### WORK ITEM
Leave the pictures aside. Retype exactly the lines from the top of the data below through the one holding "The PIAG Charter".

*** Opening of ENTRIES SHOWN ***

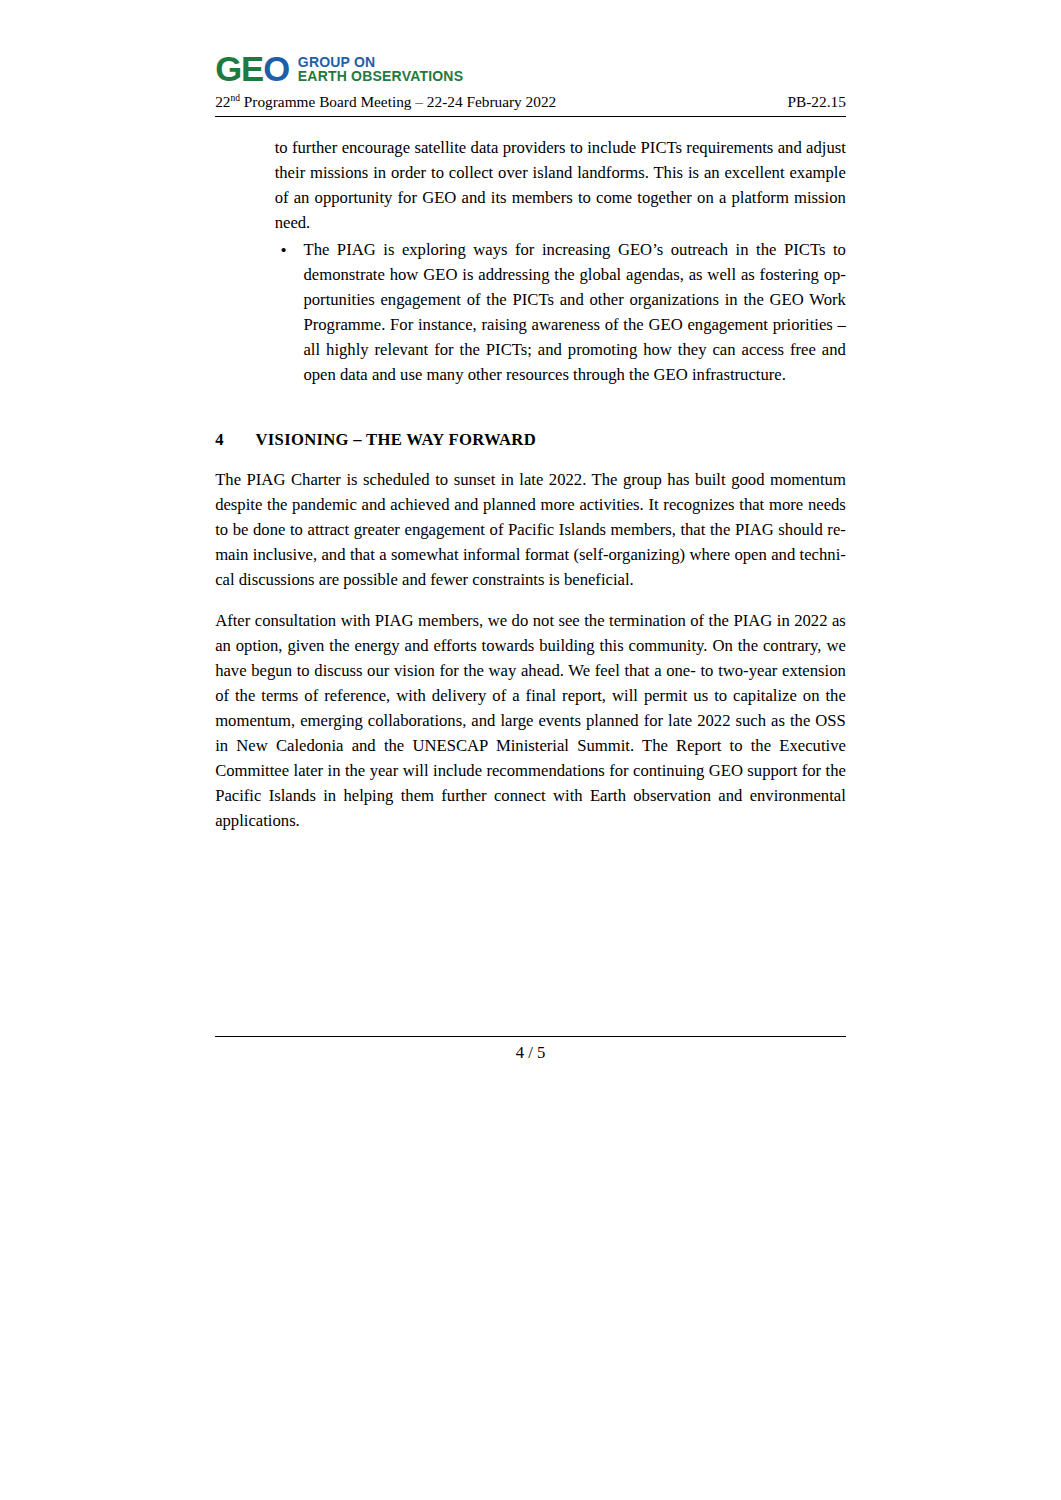GEO
GROUP ON
EARTH OBSERVATIONS
22nd Programme Board Meeting – 22-24 February 2022 PB-22.15
to further encourage satellite data providers to include PICTs requirements and adjust their missions in order to collect over island landforms. This is an excellent example of an opportunity for GEO and its members to come together on a platform mission need.
The PIAG is exploring ways for increasing GEO’s outreach in the PICTs to demonstrate how GEO is addressing the global agendas, as well as fostering opportunities engagement of the PICTs and other organizations in the GEO Work Programme. For instance, raising awareness of the GEO engagement priorities – all highly relevant for the PICTs; and promoting how they can access free and open data and use many other resources through the GEO infrastructure.
4 Visioning – the way forward
The PIAG Charter is scheduled to sunset in late 2022. The group has built good momentum despite the pandemic and achieved and planned more activities. It recognizes that more needs to be done to attract greater engagement of Pacific Islands members, that the PIAG should remain inclusive, and that a somewhat informal format (self-organizing) where open and technical discussions are possible and fewer constraints is beneficial.
After consultation with PIAG members, we do not see the termination of the PIAG in 2022 as an option, given the energy and efforts towards building this community. On the contrary, we have begun to discuss our vision for the way ahead. We feel that a one- to two-year extension of the terms of reference, with delivery of a final report, will permit us to capitalize on the momentum, emerging collaborations, and large events planned for late 2022 such as the OSS in New Caledonia and the UNESCAP Ministerial Summit. The Report to the Executive Committee later in the year will include recommendations for continuing GEO support for the Pacific Islands in helping them further connect with Earth observation and environmental applications.
4 / 5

*** Close of ENTRIES SHOWN ***

### TASK RESULT
GEO
GROUP ON
EARTH OBSERVATIONS
22nd Programme Board Meeting – 22-24 February 2022 PB-22.15
to further encourage satellite data providers to include PICTs requirements and adjust their missions in order to collect over island landforms. This is an excellent example of an opportunity for GEO and its members to come together on a platform mission need.
The PIAG is exploring ways for increasing GEO’s outreach in the PICTs to demonstrate how GEO is addressing the global agendas, as well as fostering opportunities engagement of the PICTs and other organizations in the GEO Work Programme. For instance, raising awareness of the GEO engagement priorities – all highly relevant for the PICTs; and promoting how they can access free and open data and use many other resources through the GEO infrastructure.
4 Visioning – the way forward
The PIAG Charter is scheduled to sunset in late 2022. The group has built good momentum despite the pandemic and achieved and planned more activities. It recognizes that more needs to be done to attract greater engagement of Pacific Islands members, that the PIAG should remain inclusive, and that a somewhat informal format (self-organizing) where open and technical discussions are possible and fewer constraints is beneficial.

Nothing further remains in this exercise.